One cannot present persuasive quantitative data on a trend before it is well underway, but recent statistics are consistent with our position. As expected, America’s recovery from its deep recession has preceded that of Europe. However, contrary to the earlier expectations of bourgeois economists, it no longer appears likely that much of Europe will follow the American economic expansion. Thus Business Week recently reported: ‘The worldwide economic recovery . . . is today stumbling in its tracks. And if the us economy may finally seem to be pulling out of its summer-long lull, no such imminent revival seems in store for the key foreign economies: those of Western Europe and Japan. Renewed inflation, massive capital movements—and restrictive government policies aimed at checking both—raise the spectre of a new prolonged slowdown abroad . . . This week’s sudden revaluation of the German mark . . . is just another element in the deteriorating foreign economic outlook: a reluctant acceptance by the Germans that in the face of a worsening European plight, only a revalued mark could hold together what remains of the Common Market’s faltering bid at economic and monetary union. It is not that the German economy looks so strong . . . but that the economies of its monetary partners now look so weak.’footnote13 Whether one looks at increases in real gross national product (Table 1), or the us share of world exports of manufactured goods (Table 2), the present trend and most recent projections favour the United States.footnote14

Article figure i101-102JamesPetrastable1
Article figure i101-102JamesPetrastable2

We still lack evidence that ‘the United States, as in the post-war period, is the world banker’.footnote15 Or more accurately, we cannot prove that the decline of the us imperial banking system has ended. But our assertion was based on the not unusual view that industrial, military and financial power are closely related. World financial markets have been in an extraordinary state of flux over the last few years.

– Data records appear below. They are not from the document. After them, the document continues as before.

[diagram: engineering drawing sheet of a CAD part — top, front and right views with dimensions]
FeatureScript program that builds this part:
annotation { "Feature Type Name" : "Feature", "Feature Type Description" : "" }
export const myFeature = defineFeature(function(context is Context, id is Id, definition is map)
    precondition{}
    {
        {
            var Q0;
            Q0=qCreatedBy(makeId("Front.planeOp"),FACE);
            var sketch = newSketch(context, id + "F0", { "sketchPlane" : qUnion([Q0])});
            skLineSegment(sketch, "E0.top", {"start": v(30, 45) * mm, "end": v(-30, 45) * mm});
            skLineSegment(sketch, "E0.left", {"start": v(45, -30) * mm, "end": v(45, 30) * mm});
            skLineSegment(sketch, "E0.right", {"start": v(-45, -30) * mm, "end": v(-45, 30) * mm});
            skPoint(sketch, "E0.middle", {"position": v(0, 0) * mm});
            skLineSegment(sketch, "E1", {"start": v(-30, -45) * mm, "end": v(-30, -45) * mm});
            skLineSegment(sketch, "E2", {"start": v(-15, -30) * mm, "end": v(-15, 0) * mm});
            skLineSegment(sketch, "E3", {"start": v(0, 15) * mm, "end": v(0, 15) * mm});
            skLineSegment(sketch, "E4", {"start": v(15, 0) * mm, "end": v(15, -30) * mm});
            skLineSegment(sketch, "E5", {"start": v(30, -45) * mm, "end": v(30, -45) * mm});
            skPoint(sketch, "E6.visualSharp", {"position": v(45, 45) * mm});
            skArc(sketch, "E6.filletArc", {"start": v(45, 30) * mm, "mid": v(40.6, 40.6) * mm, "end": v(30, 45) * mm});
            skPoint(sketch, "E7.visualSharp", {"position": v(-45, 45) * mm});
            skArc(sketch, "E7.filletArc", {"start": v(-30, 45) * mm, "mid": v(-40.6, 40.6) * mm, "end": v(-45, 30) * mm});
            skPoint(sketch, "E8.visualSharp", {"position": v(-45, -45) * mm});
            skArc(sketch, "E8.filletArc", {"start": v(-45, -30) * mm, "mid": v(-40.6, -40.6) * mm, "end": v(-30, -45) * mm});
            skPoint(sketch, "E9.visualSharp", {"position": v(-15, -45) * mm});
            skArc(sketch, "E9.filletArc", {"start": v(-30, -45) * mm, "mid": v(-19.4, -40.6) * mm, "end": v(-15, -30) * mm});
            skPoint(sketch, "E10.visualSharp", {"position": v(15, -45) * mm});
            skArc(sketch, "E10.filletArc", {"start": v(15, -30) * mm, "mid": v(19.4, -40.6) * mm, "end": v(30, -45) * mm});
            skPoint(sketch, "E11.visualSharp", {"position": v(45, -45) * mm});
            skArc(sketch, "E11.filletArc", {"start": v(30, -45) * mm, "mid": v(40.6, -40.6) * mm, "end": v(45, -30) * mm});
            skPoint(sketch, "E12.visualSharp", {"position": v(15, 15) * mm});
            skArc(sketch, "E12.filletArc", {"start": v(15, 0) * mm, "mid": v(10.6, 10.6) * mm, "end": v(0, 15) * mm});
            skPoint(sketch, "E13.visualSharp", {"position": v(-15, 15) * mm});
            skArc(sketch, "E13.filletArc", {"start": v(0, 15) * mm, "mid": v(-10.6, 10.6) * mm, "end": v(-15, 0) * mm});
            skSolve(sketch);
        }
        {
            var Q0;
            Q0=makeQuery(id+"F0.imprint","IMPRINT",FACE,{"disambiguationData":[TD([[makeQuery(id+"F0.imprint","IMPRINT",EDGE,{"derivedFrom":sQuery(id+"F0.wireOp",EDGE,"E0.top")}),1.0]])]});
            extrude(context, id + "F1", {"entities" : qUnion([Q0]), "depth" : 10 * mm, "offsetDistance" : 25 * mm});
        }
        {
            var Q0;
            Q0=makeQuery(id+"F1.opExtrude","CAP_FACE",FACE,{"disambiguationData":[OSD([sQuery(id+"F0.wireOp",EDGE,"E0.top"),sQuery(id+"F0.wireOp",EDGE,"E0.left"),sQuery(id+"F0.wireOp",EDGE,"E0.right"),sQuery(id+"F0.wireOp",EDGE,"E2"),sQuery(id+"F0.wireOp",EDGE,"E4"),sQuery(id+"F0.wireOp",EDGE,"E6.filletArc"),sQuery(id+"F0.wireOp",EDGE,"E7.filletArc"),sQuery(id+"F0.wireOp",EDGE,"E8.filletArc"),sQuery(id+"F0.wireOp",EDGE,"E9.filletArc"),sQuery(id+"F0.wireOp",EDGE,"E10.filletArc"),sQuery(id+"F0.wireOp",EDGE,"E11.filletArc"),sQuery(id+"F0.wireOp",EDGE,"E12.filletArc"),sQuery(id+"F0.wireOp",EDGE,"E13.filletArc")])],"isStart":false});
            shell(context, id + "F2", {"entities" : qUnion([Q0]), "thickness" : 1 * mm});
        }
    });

Nevertheless, Szymanski places enormous importance on unexamined aggregate data—see the discussion following his Tables 7 and 8. Unfortunately for his analysis, flows of capital are greatly influenced by factors whose relationship to underlying economic and social strengths are often indirect or unclear. Thus, for example, the heavy concentration of opec investments in the Euro-dollar market in 1975 reflected the generally higher interest rates in Europe. In the first half of 1976, this ‘trend’ seems to have been reversed. In 1975 there was also an enormous expansion of the Euro-bond market. Why did the United States do so poorly in this market? Was it because of the continued decline of the American Imperium? We doubt it. It had much more to do with the failure of the us Senate to exempt foreigners from withholding taxes on interest earned from us bonds.footnote16

Again, we are not impressed by the International Monetary Fund’s August projections for 1976. Instead, we will continue to agree with Business Week’s assessment that ‘trends now at work in the world have greatly strengthened the competitive position of the us economy, which suggests the reversal in the direction of investment flows that began last year will continue’.footnote17 (Emphasis added.) We are presently studying changes in world capital markets and the world banking system. When we have enough information over a long enough period of time to establish a trend, we will report back. In the meantime, we will stay with our theoretically based position and avoid the pitfalls of naïve empiricism.